DOCUMENT TEXT below:

Within the context of the "Jazz as Liturgy" conference, I found this basic truth to be under-valued (and perhaps misunderstood?)  First, the words of our printed liturgies were too often cute and/or trendy rather than poetic and deep.  Kathleen Norris has written extensively on this matter - how word heavy contemporary Protestant worship has become often with no respect for silence - wherein the words of worship become "church lite" rather than reverent.  When the printed/spoken word is trite it suggests an encounter with the sacred that is equally trivial. It also emphasizes only the horizontal aspects of the community - the body of Christ physically present in the moment - without any intimacy or connection with the vertical or transcendent blessings of the Lord. If jazz is to be liturgy - the work of the people - the words need to be saturated in beauty and truth.  

Second, the use of music in this conference - while always beautiful and expertly performed - rarely embraced a working principle of jazz: taking something familiar and making it new.  Almost none of the music came from within the church's story.  Don't get me wrong, many of the tunes were stirring and stunning in their own majesty.  And I truly appreciated the players' commitment to breaking down any false distinctions between secular and sacred songs.  Nevertheless, why not do what the jazz innovators once did when they took big band show tunes and deconstructed them with new rhythms and insights on the way towards creating something new out of what was once old and even worn out?  The absence of the historic tradition left me feeling ungrounded.  Small wonder why the jazz masters who have been asked and/or commissioned to bring jazz into an explicitly worshipful context ALWAYS start with the ancient liturgical words and forms.  Think: Paul Winter, Duke Ellington, Deanna Witowski, Wynton Marsailis, Mary Lou Williams.   

Third, a well-crafted liturgy evokes both deep rest and playfulness.  Too often the jazz liturgies of the conference felt like an artistic and emotional crazy-quilt with some moments that were well considered and others that were off the wall.  What's more, not every element of these liturgies fit next to one another.  For example, after being invited to go inward and discern a "word" that captured something of our experience at the symposium - an act that requires quiet contemplation and time - we were immediately assaulted by a LOUD gospel-like song urging us to PAY ATTENTION TO GOD'S CLUES!  It was a great song - it was played with zest and verve - AND it was totally wrong for the liturgical moment.  It often seemed that the worship began with a few key tunes and everything else was built around them.  That is both backwards and unhelpful.  It is not good liturgy - the work and practice of the people - because it subverted anything but passive frustration.

Often my experience in contemporary Protestant worship is unsatisfying and leaves me wondering:  does anybody understand liturgy any more?Some go into worship without any deep preparation - winging seems to pass for spontaneity - and always comes off sloppy and ill-prepared. At other times, cute passes for culturally aware - and as the TV prophets on In Living Color said so well, "Homey don't do that shit no more!" There are others trapped or addicted to worn out worship forms that plod on until I find myself literally praying for the Lord to come right now and take me home so I don't have to endure this cross anymore. And then there are some that are a crazy quilt of good and bad ideas, music and theology.  (Small wonder that I often find myself slipping into an Anglican church when I am on vacation.)

End of DOCUMENT TEXT.
DATA PROVIDED below:

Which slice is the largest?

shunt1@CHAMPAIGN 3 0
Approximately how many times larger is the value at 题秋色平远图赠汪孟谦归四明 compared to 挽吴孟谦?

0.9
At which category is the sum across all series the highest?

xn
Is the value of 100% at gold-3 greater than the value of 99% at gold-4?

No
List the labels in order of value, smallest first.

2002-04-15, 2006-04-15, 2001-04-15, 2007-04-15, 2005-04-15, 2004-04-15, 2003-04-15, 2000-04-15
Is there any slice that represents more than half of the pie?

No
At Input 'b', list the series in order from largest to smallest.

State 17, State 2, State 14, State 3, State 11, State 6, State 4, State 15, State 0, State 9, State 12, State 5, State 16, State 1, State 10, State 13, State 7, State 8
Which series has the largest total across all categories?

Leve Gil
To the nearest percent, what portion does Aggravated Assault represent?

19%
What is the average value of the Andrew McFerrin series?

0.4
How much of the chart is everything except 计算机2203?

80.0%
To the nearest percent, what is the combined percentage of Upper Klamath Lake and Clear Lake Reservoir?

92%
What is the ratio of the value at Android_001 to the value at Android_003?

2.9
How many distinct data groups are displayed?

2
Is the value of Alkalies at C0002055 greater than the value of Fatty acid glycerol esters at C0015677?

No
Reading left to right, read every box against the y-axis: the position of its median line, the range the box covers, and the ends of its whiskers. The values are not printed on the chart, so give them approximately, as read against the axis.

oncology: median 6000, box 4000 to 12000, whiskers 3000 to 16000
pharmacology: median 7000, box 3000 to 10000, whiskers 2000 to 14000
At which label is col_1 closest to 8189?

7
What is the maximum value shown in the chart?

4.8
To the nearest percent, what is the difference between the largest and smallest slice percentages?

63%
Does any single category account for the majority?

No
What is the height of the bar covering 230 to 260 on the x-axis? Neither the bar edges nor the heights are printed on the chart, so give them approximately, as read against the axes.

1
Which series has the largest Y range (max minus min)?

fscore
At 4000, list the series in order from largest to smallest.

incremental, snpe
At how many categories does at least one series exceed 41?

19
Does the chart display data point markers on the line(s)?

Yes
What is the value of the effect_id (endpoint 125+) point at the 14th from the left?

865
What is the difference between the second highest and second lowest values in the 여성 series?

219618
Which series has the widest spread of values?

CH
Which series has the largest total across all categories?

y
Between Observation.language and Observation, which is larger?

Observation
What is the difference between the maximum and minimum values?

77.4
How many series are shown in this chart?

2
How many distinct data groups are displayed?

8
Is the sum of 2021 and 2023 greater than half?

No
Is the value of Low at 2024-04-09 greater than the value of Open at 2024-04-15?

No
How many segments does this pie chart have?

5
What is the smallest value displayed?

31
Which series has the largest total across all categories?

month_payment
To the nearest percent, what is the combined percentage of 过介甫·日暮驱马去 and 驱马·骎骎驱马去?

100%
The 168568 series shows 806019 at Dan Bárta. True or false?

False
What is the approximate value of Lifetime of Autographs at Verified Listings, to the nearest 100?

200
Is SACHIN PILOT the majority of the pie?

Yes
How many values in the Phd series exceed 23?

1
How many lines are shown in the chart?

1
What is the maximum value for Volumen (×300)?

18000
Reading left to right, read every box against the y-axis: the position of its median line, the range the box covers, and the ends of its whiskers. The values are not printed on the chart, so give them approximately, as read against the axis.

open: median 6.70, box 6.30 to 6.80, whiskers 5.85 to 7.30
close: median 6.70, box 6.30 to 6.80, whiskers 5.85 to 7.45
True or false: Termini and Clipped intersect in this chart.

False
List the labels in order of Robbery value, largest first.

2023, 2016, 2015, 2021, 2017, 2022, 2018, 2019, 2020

End of DATA PROVIDED.

§ PROBLEM DETAILS
Answer these questions about the reflection on the "Jazz as Liturgy" conference:
1. Which writer does the reflection say has written extensively on how word-heavy contemporary Protestant worship has become?
2. What working principle of jazz does the reflection say the conference music rarely embraced?
3. What two things does the reflection say a well-crafted liturgy evokes?

§ EXERCISE RESULT
1. Kathleen Norris
2. Taking something familiar and making it new
3. Deep rest and playfulness